| Data, Health, and Algorithmics: Computational Challenges for Biomedicine by Justin Zobel |
(I missed the first part of this talk)
The Central Dogma
- DNA consts of sequence of four bases, A, C, G, T
- The concept of a gene is now uncertain
SNP analysis (Nature 00)
- used PCA
Revolution
- Read DNA directly
- $1000 by the end of 2012
The data is erroful, incomplete, voluminous, ambiguous.
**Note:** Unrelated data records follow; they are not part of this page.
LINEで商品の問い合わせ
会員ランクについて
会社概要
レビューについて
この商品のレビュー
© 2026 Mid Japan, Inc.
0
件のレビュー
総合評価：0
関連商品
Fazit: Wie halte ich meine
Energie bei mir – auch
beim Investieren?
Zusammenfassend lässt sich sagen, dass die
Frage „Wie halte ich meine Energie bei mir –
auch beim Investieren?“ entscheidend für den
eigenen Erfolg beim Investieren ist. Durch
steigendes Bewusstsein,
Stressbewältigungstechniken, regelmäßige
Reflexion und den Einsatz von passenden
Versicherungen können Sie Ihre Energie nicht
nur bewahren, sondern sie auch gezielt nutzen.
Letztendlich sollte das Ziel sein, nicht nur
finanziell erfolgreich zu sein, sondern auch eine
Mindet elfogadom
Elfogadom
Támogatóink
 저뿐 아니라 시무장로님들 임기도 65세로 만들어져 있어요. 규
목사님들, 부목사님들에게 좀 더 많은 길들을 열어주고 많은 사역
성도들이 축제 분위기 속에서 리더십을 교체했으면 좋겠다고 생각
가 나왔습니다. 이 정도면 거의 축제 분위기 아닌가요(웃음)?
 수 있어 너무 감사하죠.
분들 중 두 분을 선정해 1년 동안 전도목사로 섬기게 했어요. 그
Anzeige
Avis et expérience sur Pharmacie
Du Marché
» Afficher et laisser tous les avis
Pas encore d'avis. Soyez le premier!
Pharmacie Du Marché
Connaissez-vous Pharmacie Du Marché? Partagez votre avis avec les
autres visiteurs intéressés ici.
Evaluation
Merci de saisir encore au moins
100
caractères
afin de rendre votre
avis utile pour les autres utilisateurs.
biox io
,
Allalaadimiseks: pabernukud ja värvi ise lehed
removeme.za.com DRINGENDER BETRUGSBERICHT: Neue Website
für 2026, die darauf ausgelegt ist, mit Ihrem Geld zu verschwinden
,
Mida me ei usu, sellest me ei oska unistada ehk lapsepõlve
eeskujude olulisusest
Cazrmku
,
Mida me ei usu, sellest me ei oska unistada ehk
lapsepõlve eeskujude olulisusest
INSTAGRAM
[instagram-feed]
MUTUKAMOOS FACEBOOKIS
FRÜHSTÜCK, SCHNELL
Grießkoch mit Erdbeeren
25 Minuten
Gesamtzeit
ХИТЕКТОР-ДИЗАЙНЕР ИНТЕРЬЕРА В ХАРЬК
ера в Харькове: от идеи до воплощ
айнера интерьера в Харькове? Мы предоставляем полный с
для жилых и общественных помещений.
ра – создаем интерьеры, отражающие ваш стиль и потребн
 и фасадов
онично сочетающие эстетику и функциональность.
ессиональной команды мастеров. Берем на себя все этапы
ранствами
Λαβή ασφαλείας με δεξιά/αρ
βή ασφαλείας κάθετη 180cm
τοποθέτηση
Also, reads are not very random
Within a few years there will be DNA databases of 10-100 terabases, which we will use to find matches to short read data
Challenge: Assembly
- Imagine a million copies of a phone book, a million pages long
- Shredded into tiny pieces, each no more than 20 or 30 characters
- 99.999% are thrown away.
- The task: reconstruct the phone book from the billion remaining pieces
The Problem of assembling short reads.
Genomes are a combinatorial minefield
- vast quantities of repeated material
The genome is cheap, but the analysis is expensive
de Bruijn graph
- Divide 7-base reads into kmers (3mers)
- each node is a kmer, each arc is an overlap
The graph is about 4 terabytes, and it needs to be in memory.
Succint 'Gossamer' representation
- fast access with simple index
- space down by a factor > 10
- cuts the storage down to 32 GB
DNA dictionaries
- there is no grammar for DNA that would allow construction of a parser
- a dictionary of all possible tokens would be impossible large
Dictionary - any representative string
-> solves the text compression problem for DBs
Genetics for diagnosis
-> inference diagnosis based on symptons replaced by ones based on DNA analysis
-> drug effect and health outcome determined directly from historical health records
- Built to simplifly, improve, and automate bureaucratic decisions
'Guardian Angel' clinical decisions
- Electronic health records analyzed on the fly to check whether a mistake is about to be made.
Health at Home
-> health monitoring deeply embedded in our e-lifestyle activities
-> webcam that determines how well you are based on your skin
-> iphone app that tells if your drunk
Computer Science vs heatlth research
- many algorithmic solutions are not biologically meaningful
- spend money on IT and the number of errors is decreased (It saves lives.)
13 of the top 25 questions (Science mag July 2005) are about DNA
The real way to have an impact on medicine is in the clinic -> text mining records. Helping doctors make decisions.